Segment Start: Provided material

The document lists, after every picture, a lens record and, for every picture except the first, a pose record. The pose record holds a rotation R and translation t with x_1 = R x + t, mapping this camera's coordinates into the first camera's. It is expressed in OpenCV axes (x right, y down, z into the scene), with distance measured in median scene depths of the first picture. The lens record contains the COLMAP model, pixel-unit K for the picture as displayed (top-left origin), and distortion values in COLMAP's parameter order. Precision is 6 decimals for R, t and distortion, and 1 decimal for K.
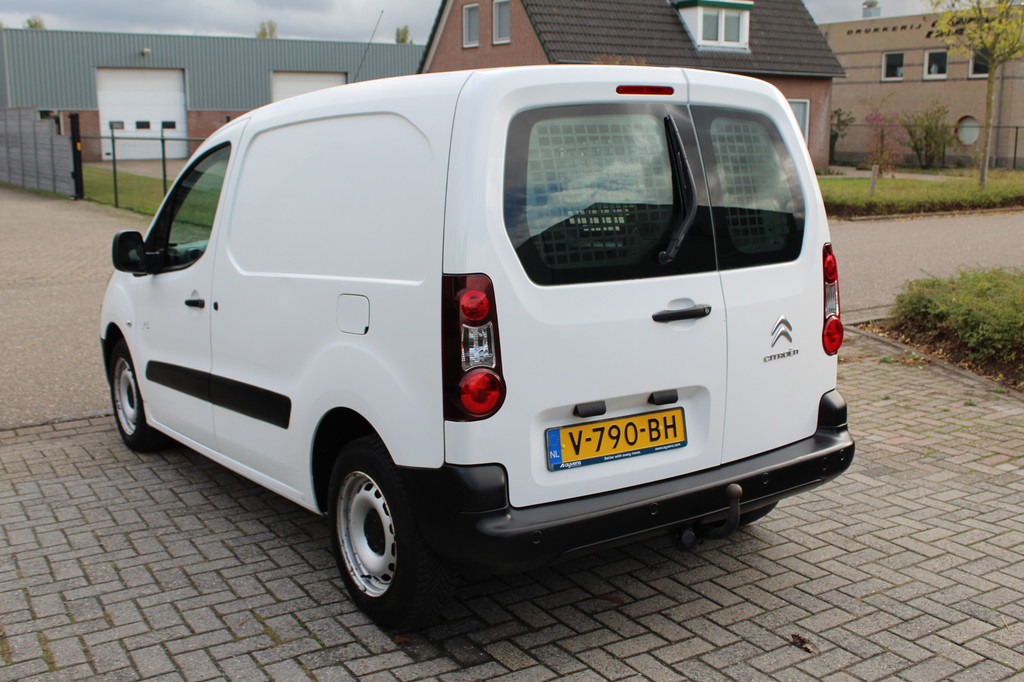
lens RADIAL K [[1110.6, 0, 512.0], [0, 1110.6, 341.0], [0, 0, 1]] dist [-0.172543, 0.337829]
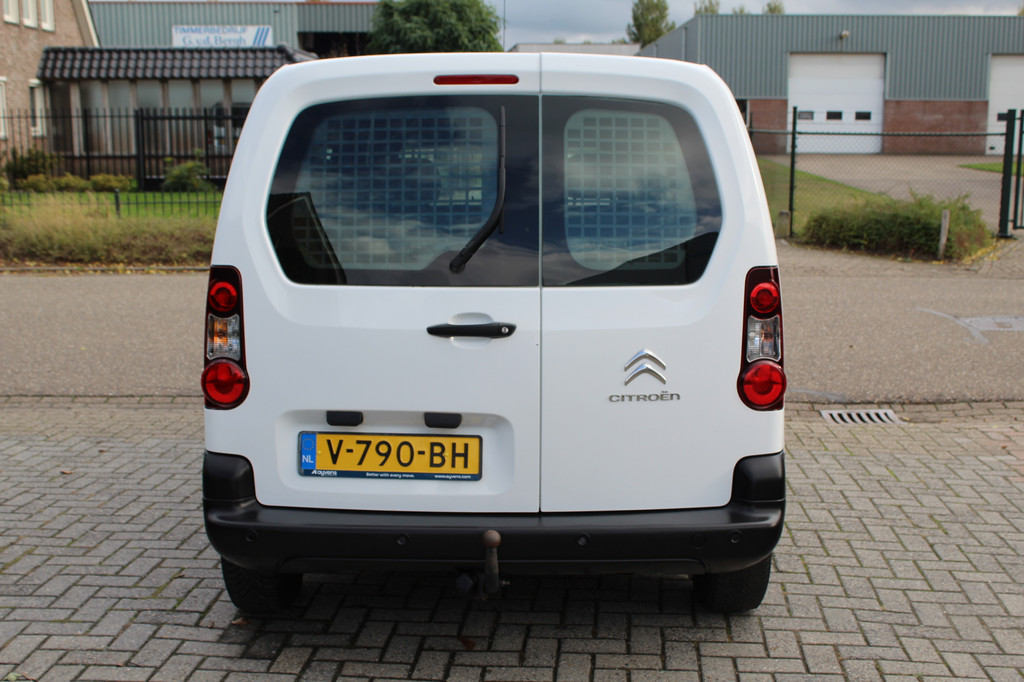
lens RADIAL K [[1248.9, 0, 512.0], [0, 1248.9, 341.0], [0, 0, 1]] dist [-0.122481, 0.280062]
pose [[0.808400, 0.101294, -0.579852, 0.748133], [-0.109971, 0.993728, 0.020278, -0.039116], [0.578269, 0.047375, 0.814469, 0.196607]]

Segment End: Provided material

Assignment = All the lines above must be written out exactly, without a single picture.

Exercise result =
The document lists, after every picture, a lens record and, for every picture except the first, a pose record. The pose record holds a rotation R and translation t with x_1 = R x + t, mapping this camera's coordinates into the first camera's. It is expressed in OpenCV axes (x right, y down, z into the scene), with distance measured in median scene depths of the first picture. The lens record contains the COLMAP model, pixel-unit K for the picture as displayed (top-left origin), and distortion values in COLMAP's parameter order. Precision is 6 decimals for R, t and distortion, and 1 decimal for K.
lens RADIAL K [[1110.6, 0, 512.0], [0, 1110.6, 341.0], [0, 0, 1]] dist [-0.172543, 0.337829]
lens RADIAL K [[1248.9, 0, 512.0], [0, 1248.9, 341.0], [0, 0, 1]] dist [-0.122481, 0.280062]
pose [[0.808400, 0.101294, -0.579852, 0.748133], [-0.109971, 0.993728, 0.020278, -0.039116], [0.578269, 0.047375, 0.814469, 0.196607]]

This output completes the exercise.